A high-speed blender is best for liquefying the fruit. Strain using wider mesh for pulpier fruit like pineapple and medium mesh for fruit with a higher water content like watermelon. Many recipes call for initially blending the fruit, lime juice, and sweetener with half of the water, then straining before stirring in the remaining water.

The seasonality of the fruit determines the amount of sweetener needed. Fruit grown in Alabama and nearby generally is at peak ripeness and flavor when you buy it, and needs little adornment. Average grocery-store fruit, especially out-of-season items grown continents away, likely need a sugar boost.

Fresh-frozen fruit works well in the off-season. For variety, don’t overlook markets that specialize in international foods, which stock ripe dragon fruit, mango, prickly pear, guava, and other tasty tropical alternatives.

The choice of sweetener is up to you. Fine white cane sugar and crystalline brown turbinado (aka raw) sugar add different flavors. Turbinado retains more molasses from the sugar cane but is harder to dissolve. Agave syrup is widely available and dissolves easily. Because it’s concentrated, only use half the measurement you would for cane sugar. Regardless of choice, err on the side of starting with too little sweetener; you can always add more.

Lime is the typical source of tartness that balances the sweetness in agua fresca. Lemon works. Tart late-season citrus like Alabama-grown kumquats and satsumas make interesting substitutes.

With so many factors at play, a hard-and-fast recipe for agua fresca won’t work. Start with this general guide, and tinker with it to create a batch that suits your taste.

Watermelon: Depending on its ripeness and your preferences, use 4-5 cups of watermelon and 5-6 teaspoons of lime juice per 3 cups of water. Minimal sugar is needed; an alternative is mint simple syrup. Use a medium-mesh strainer.

Cantaloupe (and similar muskmelons): Use very ripe melons. Halve and seed the melon and scoop out the insides.
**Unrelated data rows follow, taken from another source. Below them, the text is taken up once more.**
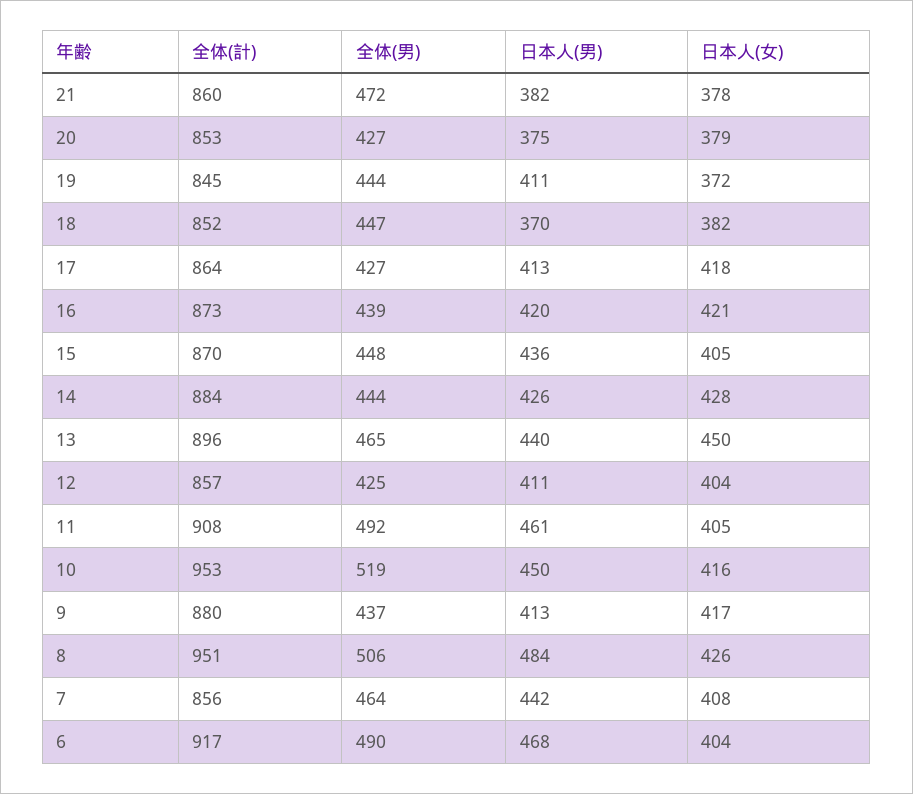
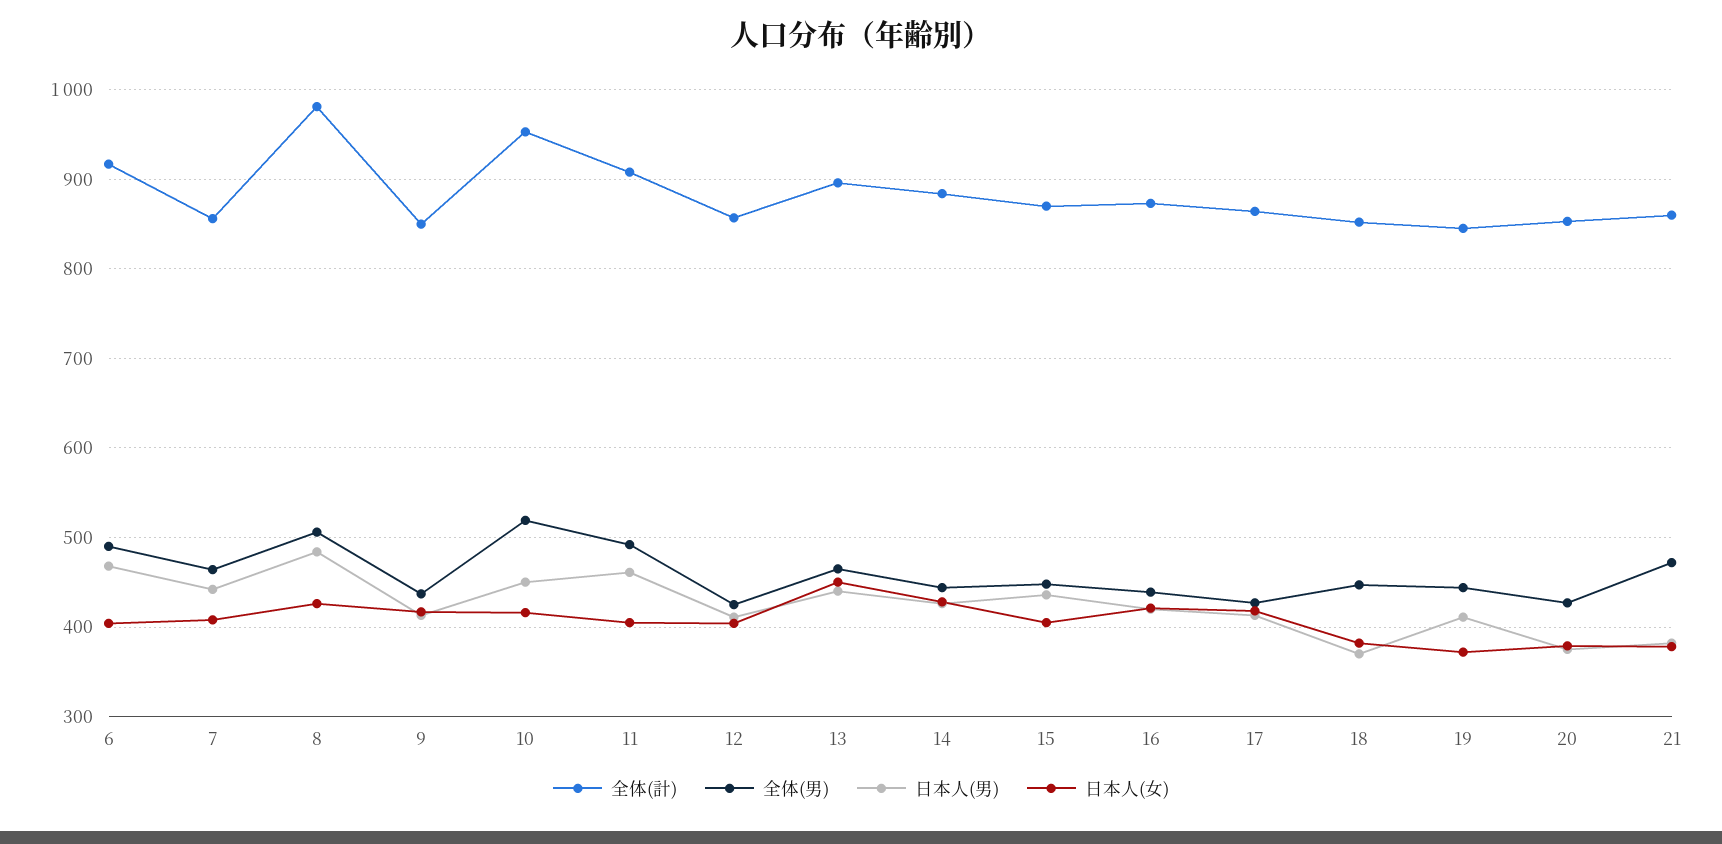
  {
    "全体(計)": {
      "21": 860,
      "20": 853,
      "19": 845,
      "18": 852,
      "17": 864,
      "16": 873,
      "15": 870,
      "14": 884,
      "13": 896,
      "12": 857,
      "11": 908,
      "10": 953,
-     "9": 880,
+     "9": 850,
-     "8": 951,
+     "8": 980,
      "7": 856,
      "6": 917
    },
    "全体(男)": {
      "21": 472,
      "20": 427,
      "19": 444,
      "18": 447,
      "17": 427,
      "16": 439,
      "15": 448,
      "14": 444,
      "13": 465,
      "12": 425,
      "11": 492,
      "10": 519,
      "9": 437,
      "8": 506,
      "7": 464,
      "6": 490
    },
    "日本人(男)": {
      "21": 382,
      "20": 375,
      "19": 411,
      "18": 370,
      "17": 413,
      "16": 420,
      "15": 436,
      "14": 426,
      "13": 440,
      "12": 411,
      "11": 461,
      "10": 450,
      "9": 413,
      "8": 484,
      "7": 442,
      "6": 468
    },
    "日本人(女)": {
      "21": 378,
      "20": 379,
      "19": 372,
      "18": 382,
      "17": 418,
      "16": 421,
      "15": 405,
      "14": 428,
      "13": 450,
      "12": 404,
      "11": 405,
      "10": 416,
      "9": 417,
      "8": 426,
      "7": 408,
      "6": 404
    }
  }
Blend with 4 cups water, and up to ¼ cup of sugar. This goes well with fresh basil. Use a large-mesh strainer.

Pineapple: Add 2-3 cups of cored, peeled chopped pineapple to up to 6 cups of water and up to ½ cup of sugar. Jalapenos are a popular addition. Use a wide-mesh strainer.

Mango: Blend 1 ¼ pounds of mango chunks (about 2 ½ cups), 3-4 teaspoons of agave nectar, 5 cups of water, and juice from one lime. Use a large-mesh strainer.

Peach: Use only peaches or blend with pineapple or cantaloupe. Puree 4 cups of fruit (4-5 medium peaches), 2-3 cups water, and up to 1/3 cup sugar (molasses-rich sugars like turbinado go well with peaches), with an optional squeeze of lemon or lime juice. Use a medium-mesh strainer

Blackberries (or raspberries): Start with 2 cups of berries, adding 2-3 cups of water, juice of 1 lime, and 3 tablespoons of agave nectar. Use a fine-mesh strainer.